**WRITTEN TASKS**
**a.** In the patent claims below, condense the paragraph beginning "31. The method as claimed in claim 29, further comprising" into a bulleted list that keeps its main facts.
**b.** From the patent claims below, write out the passage word for word, starting at "28. The method" and ending at "individual covered chips.".

**DOCUMENT EXCERPT**

════

27. The method as claimed in claim 26, wherein said covers consist
essentially of one or more polymers.
28. The method as claimed in claim 27, wherein at least some of the
chips of the array remain attached to others of the chips while the
chips are aligned and joined to the covers, the method further
comprising severing the joined chips from each other to provide
individual covered chips.
29. The method as claimed in claim 28, wherein the array of covers
is provided as a unitary piece including said covers and a
plurality of stress-bearing members connecting said covers.
30. The method as claimed in claim 29, wherein said stress-bearing
members include springs.
31. The method as claimed in claim 29, further comprising
supporting said array of covers temporarily on a platen having a
coefficient of thermal expansion (CTE) which matches a CTE of said
chips, each said cover spaced horizontally from at least one other
of said covers, wherein said cover spacing corresponds to a chip
spacing between ones of said optically active circuit areas of said
chips, such that said array of covers is aligned and joined to said
array of chips at an elevated temperature, despite a difference in
a CTE between said array of covers and said chips.

════

**DATA PROVIDED**

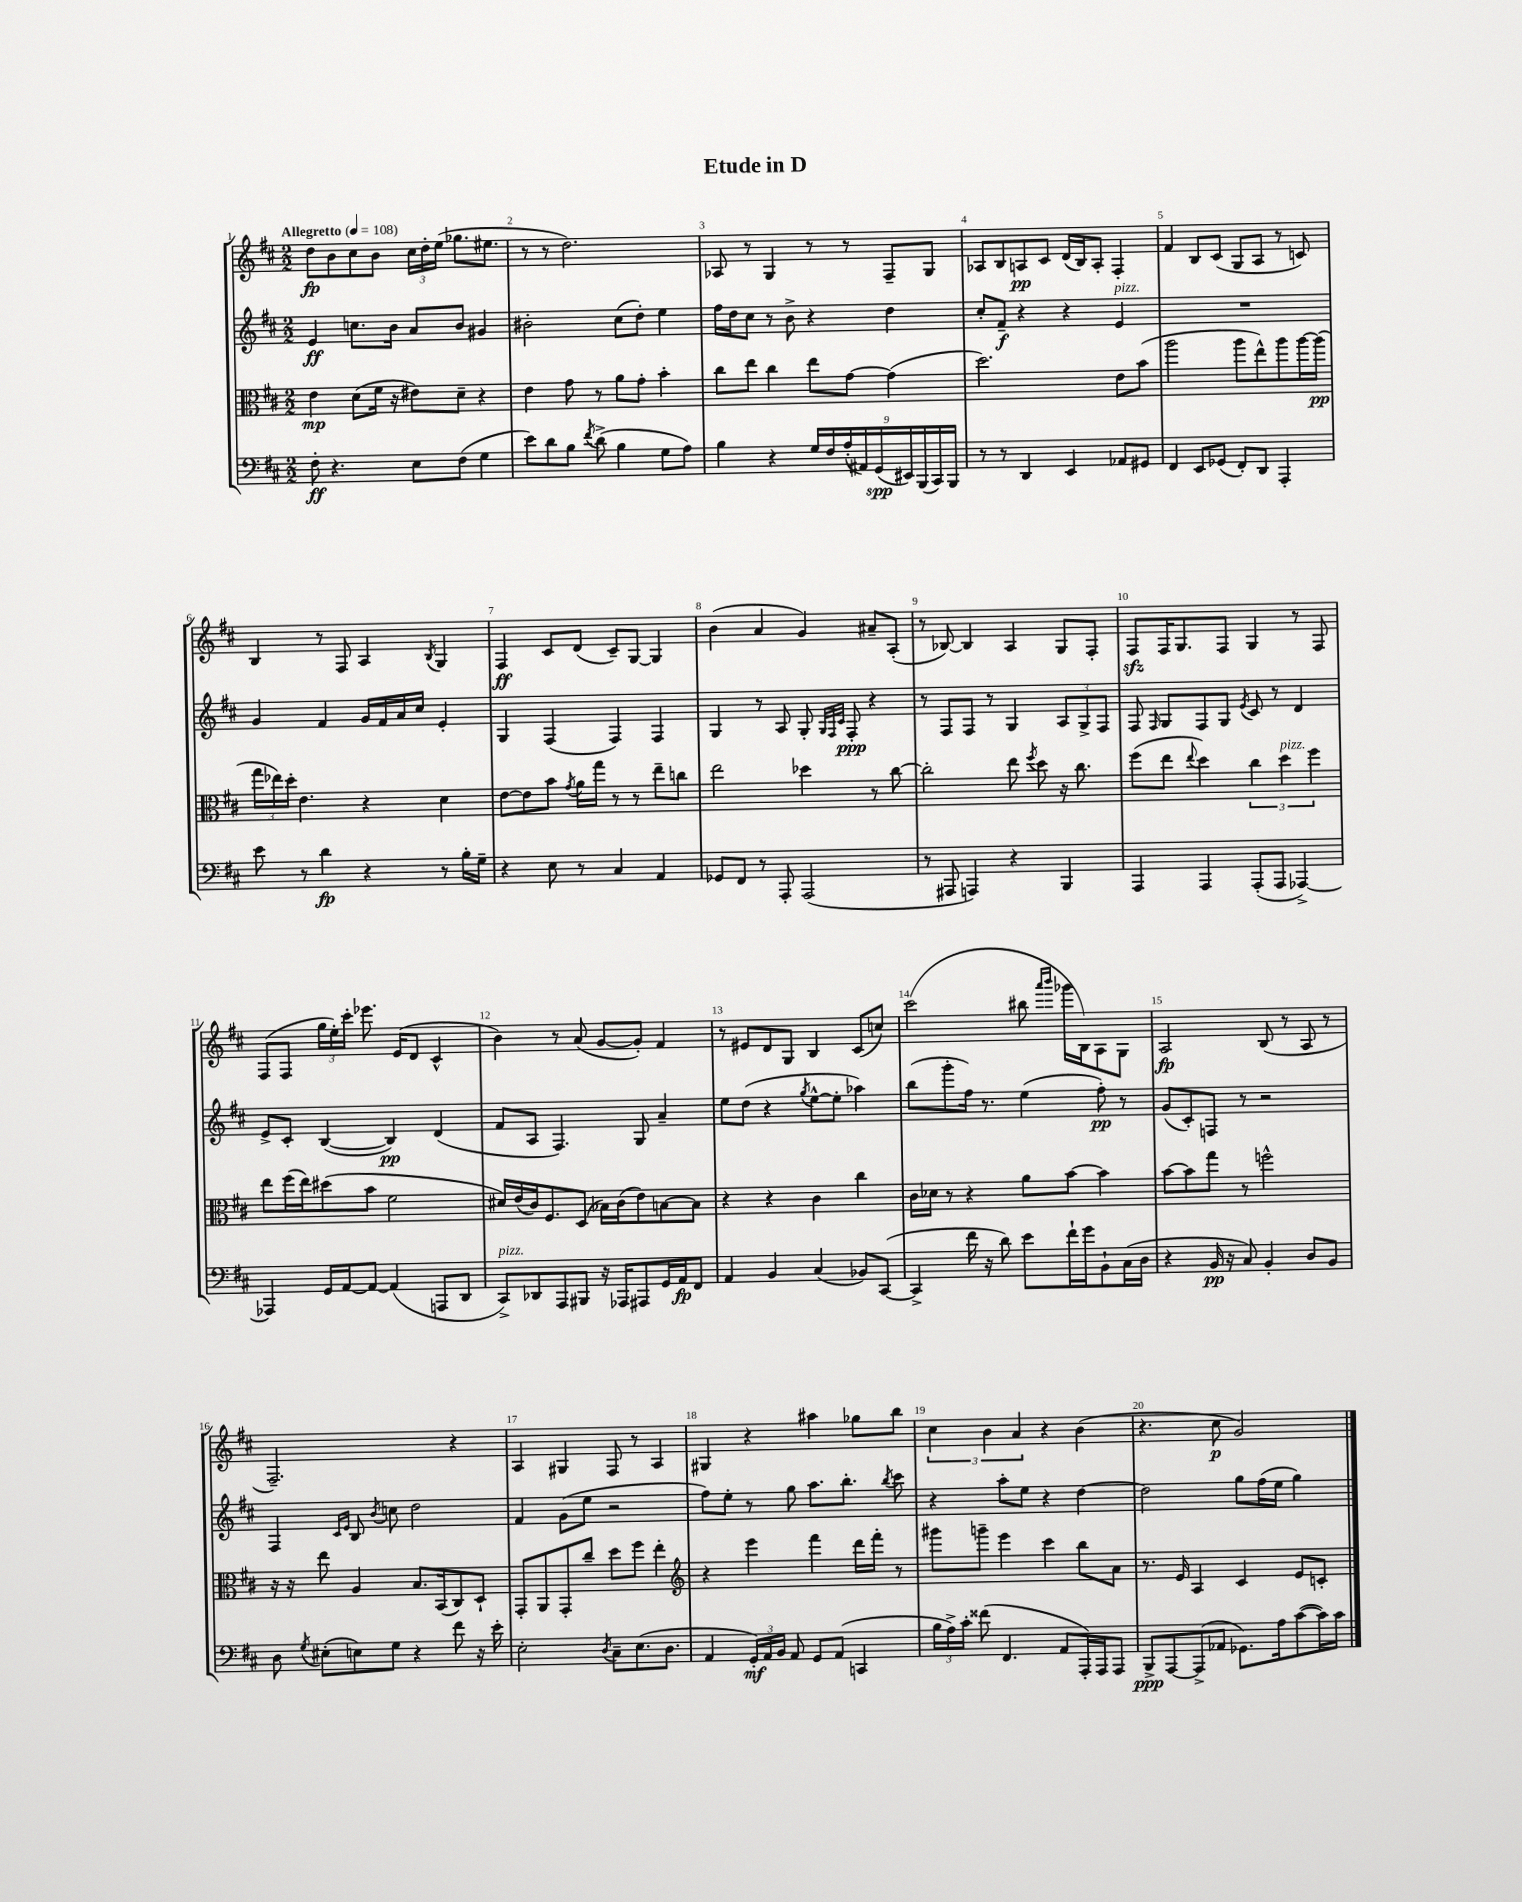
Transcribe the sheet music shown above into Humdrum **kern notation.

════

**THE SOLUTIONS**
**a.**
Claim 31, which depends on claim 29, adds these steps:
- The array of covers is temporarily supported on a platen whose coefficient of thermal expansion (CTE) matches the chips' CTE.
- Each cover is spaced horizontally from at least one other cover.
- The cover spacing matches the spacing between the chips' optically active circuit areas.
- As a result, the array of covers is aligned and joined to the array of chips at an elevated temperature, even though the covers and chips have different CTEs.

**b.**
28. The method as claimed in claim 27, wherein at least some of the
chips of the array remain attached to others of the chips while the
chips are aligned and joined to the covers, the method further
comprising severing the joined chips from each other to provide
individual covered chips.